PROBLEM DETAILS – For the entries below, the expected answer is the line with "### Impacto em Timeline", the line with "1. Extrair código ZIP (BUG-001) - 10 min", and every line between them, exactly as written, and nothing more.

RECORDS FOR THE EXERCISE –

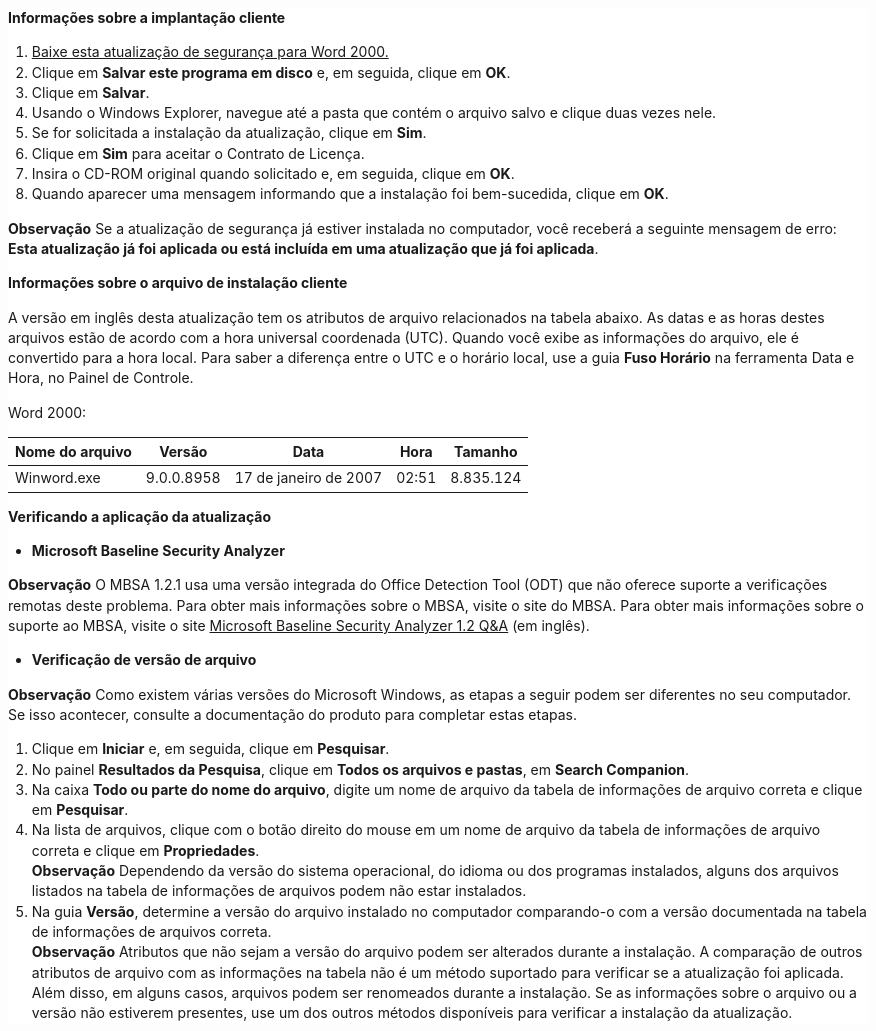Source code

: **Informações sobre a implantação cliente**
  
1.  [Baixe esta atualização de segurança para Word 2000.](http://download.microsoft.com/download/e/e/2/ee2c73dd-a33c-4d79-bd50-f772cccce765/office2000-kb929139-fullfile-enu.exe)  
2.  Clique em **Salvar este programa em disco** e, em seguida, clique em **OK**.  
3.  Clique em **Salvar**.  
4.  Usando o Windows Explorer, navegue até a pasta que contém o arquivo salvo e clique duas vezes nele.  
5.  Se for solicitada a instalação da atualização, clique em **Sim**.  
6.  Clique em **Sim** para aceitar o Contrato de Licença.  
7.  Insira o CD-ROM original quando solicitado e, em seguida, clique em **OK**.  
8.  Quando aparecer uma mensagem informando que a instalação foi bem-sucedida, clique em **OK**.
  
**Observação** Se a atualização de segurança já estiver instalada no computador, você receberá a seguinte mensagem de erro: **Esta atualização já foi aplicada ou está incluída em uma atualização que já foi aplicada**.
  
**Informações sobre o arquivo de instalação cliente**
  
A versão em inglês desta atualização tem os atributos de arquivo relacionados na tabela abaixo. As datas e as horas destes arquivos estão de acordo com a hora universal coordenada (UTC). Quando você exibe as informações do arquivo, ele é convertido para a hora local. Para saber a diferença entre o UTC e o horário local, use a guia **Fuso Horário** na ferramenta Data e Hora, no Painel de Controle.
  
Word 2000:
  
| Nome do arquivo | Versão     | Data                  | Hora  | Tamanho   |  
|-----------------|------------|-----------------------|-------|-----------|  
| Winword.exe     | 9.0.0.8958 | 17 de janeiro de 2007 | 02:51 | 8.835.124 |
  
**Verificando a aplicação da atualização**
  
-   **Microsoft Baseline Security Analyzer**
  
**Observação** O MBSA 1.2.1 usa uma versão integrada do Office Detection Tool (ODT) que não oferece suporte a verificações remotas deste problema. Para obter mais informações sobre o MBSA, visite o site do MBSA. Para obter mais informações sobre o suporte ao MBSA, visite o site [Microsoft Baseline Security Analyzer 1.2 Q&A](http://go.microsoft.com/fwlink/?linkid=33332) (em inglês).
  
-   **Verificação de versão de arquivo**
  
**Observação** Como existem várias versões do Microsoft Windows, as etapas a seguir podem ser diferentes no seu computador. Se isso acontecer, consulte a documentação do produto para completar estas etapas.
  
1.  Clique em **Iniciar** e, em seguida, clique em **Pesquisar**.  
2.  No painel **Resultados da Pesquisa**, clique em **Todos os arquivos e pastas**, em **Search Companion**.  
3.  Na caixa **Todo ou parte do nome do arquivo**, digite um nome de arquivo da tabela de informações de arquivo correta e clique em **Pesquisar**.  
4.  Na lista de arquivos, clique com o botão direito do mouse em um nome de arquivo da tabela de informações de arquivo correta e clique em **Propriedades**.  
    **Observação** Dependendo da versão do sistema operacional, do idioma ou dos programas instalados, alguns dos arquivos listados na tabela de informações de arquivos podem não estar instalados.  
5.  Na guia **Versão**, determine a versão do arquivo instalado no computador comparando-o com a versão documentada na tabela de informações de arquivos correta.  
    **Observação** Atributos que não sejam a versão do arquivo podem ser alterados durante a instalação. A comparação de outros atributos de arquivo com as informações na tabela não é um método suportado para verificar se a atualização foi aplicada. Além disso, em alguns casos, arquivos podem ser renomeados durante a instalação. Se as informações sobre o arquivo ou a versão não estiverem presentes, use um dos outros métodos disponíveis para verificar a instalação da atualização.
  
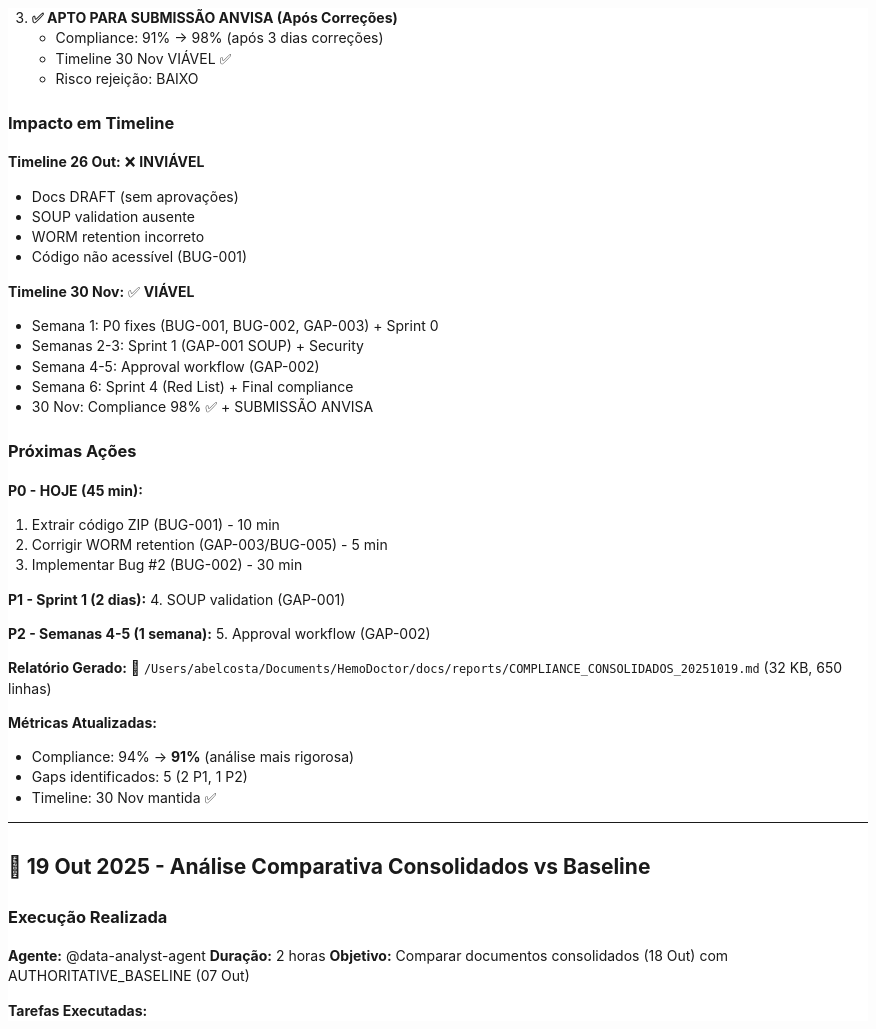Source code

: 3. **✅ APTO PARA SUBMISSÃO ANVISA (Após Correções)**
   - Compliance: 91% → 98% (após 3 dias correções)
   - Timeline 30 Nov VIÁVEL ✅
   - Risco rejeição: BAIXO

### Impacto em Timeline

**Timeline 26 Out:** ❌ **INVIÁVEL**
- Docs DRAFT (sem aprovações)
- SOUP validation ausente
- WORM retention incorreto
- Código não acessível (BUG-001)

**Timeline 30 Nov:** ✅ **VIÁVEL**
- Semana 1: P0 fixes (BUG-001, BUG-002, GAP-003) + Sprint 0
- Semanas 2-3: Sprint 1 (GAP-001 SOUP) + Security
- Semana 4-5: Approval workflow (GAP-002)
- Semana 6: Sprint 4 (Red List) + Final compliance
- 30 Nov: Compliance 98% ✅ + SUBMISSÃO ANVISA

### Próximas Ações

**P0 - HOJE (45 min):**
1. Extrair código ZIP (BUG-001) - 10 min
2. Corrigir WORM retention (GAP-003/BUG-005) - 5 min
3. Implementar Bug #2 (BUG-002) - 30 min

**P1 - Sprint 1 (2 dias):**
4. SOUP validation (GAP-001)

**P2 - Semanas 4-5 (1 semana):**
5. Approval workflow (GAP-002)

**Relatório Gerado:**
📄 `/Users/abelcosta/Documents/HemoDoctor/docs/reports/COMPLIANCE_CONSOLIDADOS_20251019.md` (32 KB, 650 linhas)

**Métricas Atualizadas:**
- Compliance: 94% → **91%** (análise mais rigorosa)
- Gaps identificados: 5 (2 P1, 1 P2)
- Timeline: 30 Nov mantida ✅

---

## 📅 19 Out 2025 - Análise Comparativa Consolidados vs Baseline

### Execução Realizada

**Agente:** @data-analyst-agent
**Duração:** 2 horas
**Objetivo:** Comparar documentos consolidados (18 Out) com AUTHORITATIVE_BASELINE (07 Out)

**Tarefas Executadas:**
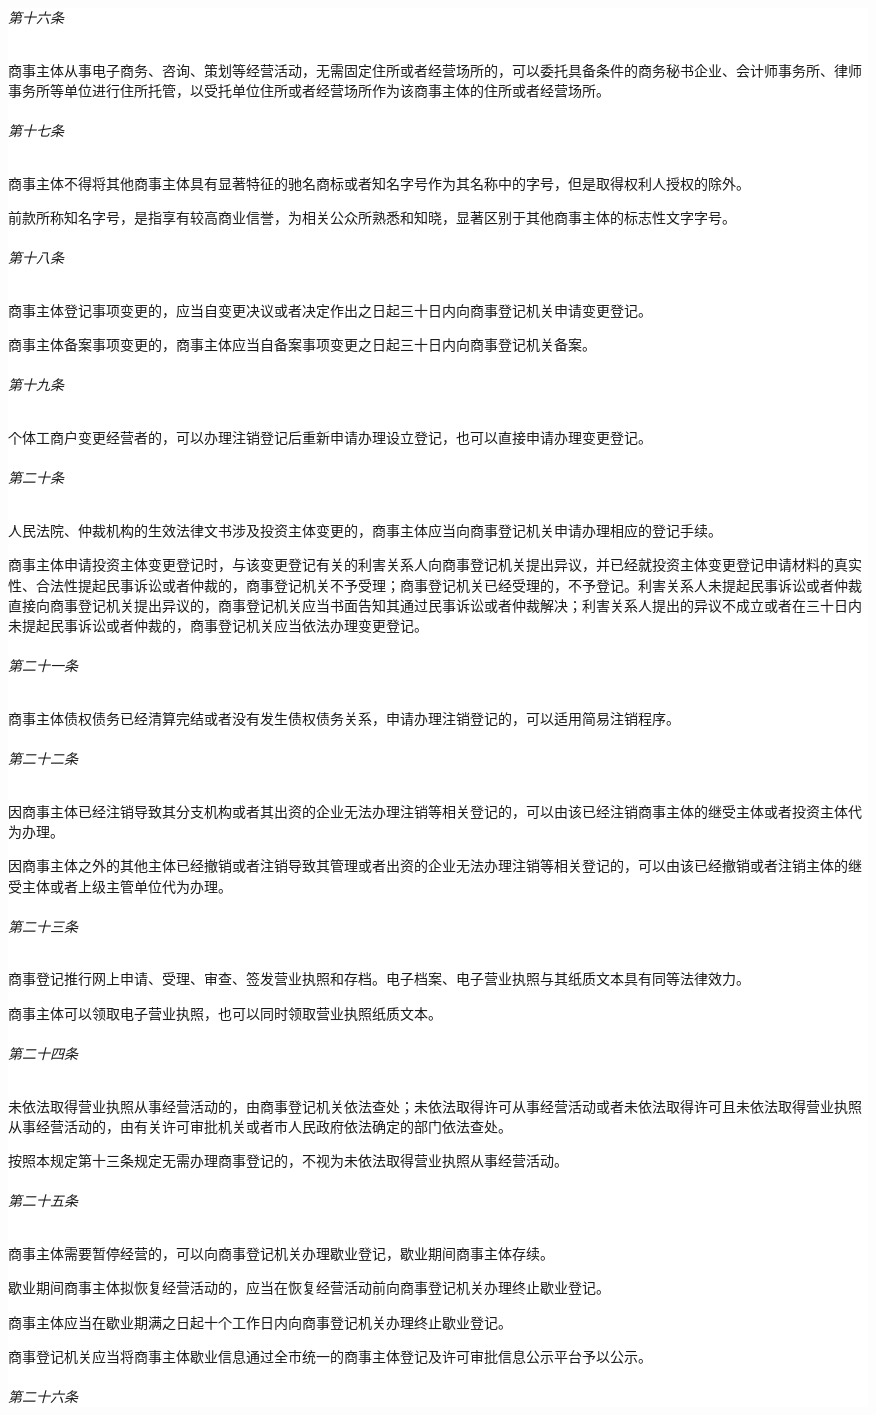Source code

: ###### 第十六条

商事主体从事电子商务、咨询、策划等经营活动，无需固定住所或者经营场所的，可以委托具备条件的商务秘书企业、会计师事务所、律师事务所等单位进行住所托管，以受托单位住所或者经营场所作为该商事主体的住所或者经营场所。

###### 第十七条

商事主体不得将其他商事主体具有显著特征的驰名商标或者知名字号作为其名称中的字号，但是取得权利人授权的除外。

前款所称知名字号，是指享有较高商业信誉，为相关公众所熟悉和知晓，显著区别于其他商事主体的标志性文字字号。

###### 第十八条

商事主体登记事项变更的，应当自变更决议或者决定作出之日起三十日内向商事登记机关申请变更登记。

商事主体备案事项变更的，商事主体应当自备案事项变更之日起三十日内向商事登记机关备案。

###### 第十九条

个体工商户变更经营者的，可以办理注销登记后重新申请办理设立登记，也可以直接申请办理变更登记。

###### 第二十条

人民法院、仲裁机构的生效法律文书涉及投资主体变更的，商事主体应当向商事登记机关申请办理相应的登记手续。

商事主体申请投资主体变更登记时，与该变更登记有关的利害关系人向商事登记机关提出异议，并已经就投资主体变更登记申请材料的真实性、合法性提起民事诉讼或者仲裁的，商事登记机关不予受理；商事登记机关已经受理的，不予登记。利害关系人未提起民事诉讼或者仲裁直接向商事登记机关提出异议的，商事登记机关应当书面告知其通过民事诉讼或者仲裁解决；利害关系人提出的异议不成立或者在三十日内未提起民事诉讼或者仲裁的，商事登记机关应当依法办理变更登记。

###### 第二十一条

商事主体债权债务已经清算完结或者没有发生债权债务关系，申请办理注销登记的，可以适用简易注销程序。

###### 第二十二条

因商事主体已经注销导致其分支机构或者其出资的企业无法办理注销等相关登记的，可以由该已经注销商事主体的继受主体或者投资主体代为办理。

因商事主体之外的其他主体已经撤销或者注销导致其管理或者出资的企业无法办理注销等相关登记的，可以由该已经撤销或者注销主体的继受主体或者上级主管单位代为办理。

###### 第二十三条

商事登记推行网上申请、受理、审查、签发营业执照和存档。电子档案、电子营业执照与其纸质文本具有同等法律效力。

商事主体可以领取电子营业执照，也可以同时领取营业执照纸质文本。

###### 第二十四条

未依法取得营业执照从事经营活动的，由商事登记机关依法查处；未依法取得许可从事经营活动或者未依法取得许可且未依法取得营业执照从事经营活动的，由有关许可审批机关或者市人民政府依法确定的部门依法查处。

按照本规定第十三条规定无需办理商事登记的，不视为未依法取得营业执照从事经营活动。

###### 第二十五条

商事主体需要暂停经营的，可以向商事登记机关办理歇业登记，歇业期间商事主体存续。

歇业期间商事主体拟恢复经营活动的，应当在恢复经营活动前向商事登记机关办理终止歇业登记。

商事主体应当在歇业期满之日起十个工作日内向商事登记机关办理终止歇业登记。

商事登记机关应当将商事主体歇业信息通过全市统一的商事主体登记及许可审批信息公示平台予以公示。

###### 第二十六条
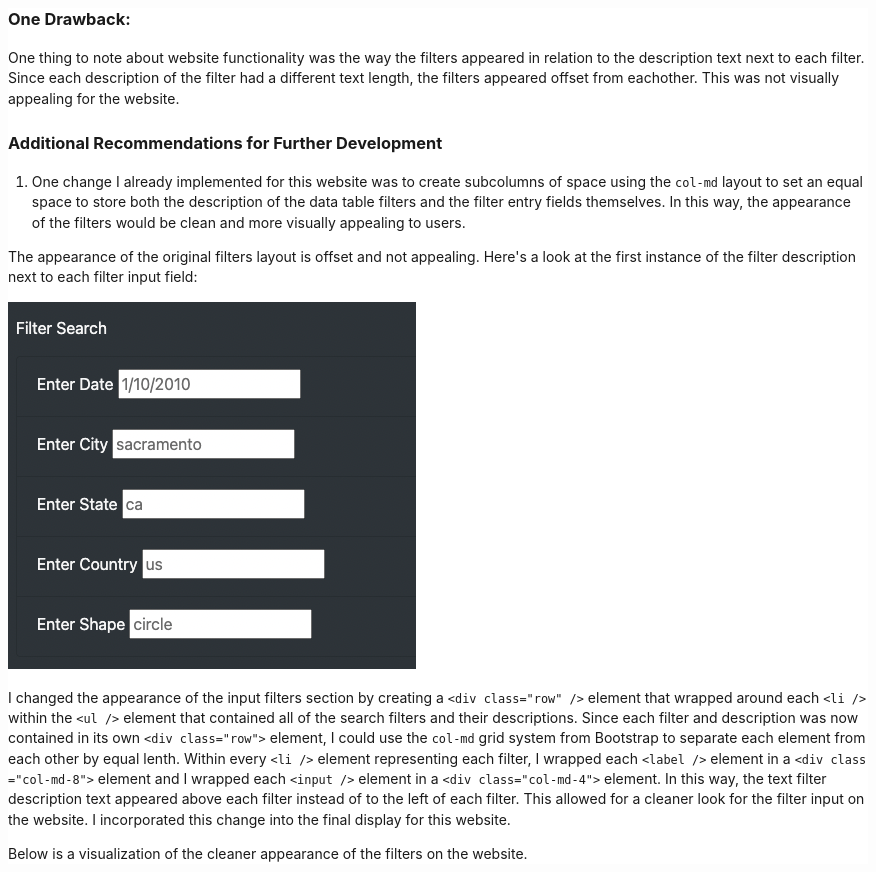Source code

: ### One Drawback:

One thing to note about website functionality was the way the filters appeared in relation to the description text next to each filter. Since each description of the filter had a different text length, the filters appeared offset from eachother. This was not visually appealing for the website.

### Additional Recommendations for Further Development

1. One change I already implemented for this website was to create subcolumns of space using the `col-md` layout to set an equal space to store both the description of the data table filters and the filter entry fields themselves. In this way, the appearance of the filters would be clean and more visually appealing to users.

The appearance of the original filters layout is offset and not appealing. Here's a look at the first instance of the filter description next to each filter input field:

![filters_offeset](https://github.com/willmino/UFOs/blob/main/images/all_filters.png)

I changed the appearance of the input filters section by creating a `<div class="row" />` element that wrapped around each `<li />` within the `<ul />` element that contained all of the search filters and their descriptions. Since each filter and description was now contained in its own `<div class="row">` element, I could use the `col-md` grid system from Bootstrap to separate each element from each other by equal lenth. Within every `<li />` element representing each filter, I wrapped each `<label />` element in a `<div class="col-md-8">` element and I wrapped each `<input />` element in a `<div class="col-md-4">` element. In this way, the text filter description text appeared above each filter instead of to the left of each filter. This allowed for a cleaner look for the filter input on the website. I incorporated this change into the final display for this website.

Below is a visualization of the cleaner appearance of the filters on the website.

EXERCISE SOLUTION –
### Impacto em Timeline

**Timeline 26 Out:** ❌ **INVIÁVEL**
- Docs DRAFT (sem aprovações)
- SOUP validation ausente
- WORM retention incorreto
- Código não acessível (BUG-001)

**Timeline 30 Nov:** ✅ **VIÁVEL**
- Semana 1: P0 fixes (BUG-001, BUG-002, GAP-003) + Sprint 0
- Semanas 2-3: Sprint 1 (GAP-001 SOUP) + Security
- Semana 4-5: Approval workflow (GAP-002)
- Semana 6: Sprint 4 (Red List) + Final compliance
- 30 Nov: Compliance 98% ✅ + SUBMISSÃO ANVISA

### Próximas Ações

**P0 - HOJE (45 min):**
1. Extrair código ZIP (BUG-001) - 10 min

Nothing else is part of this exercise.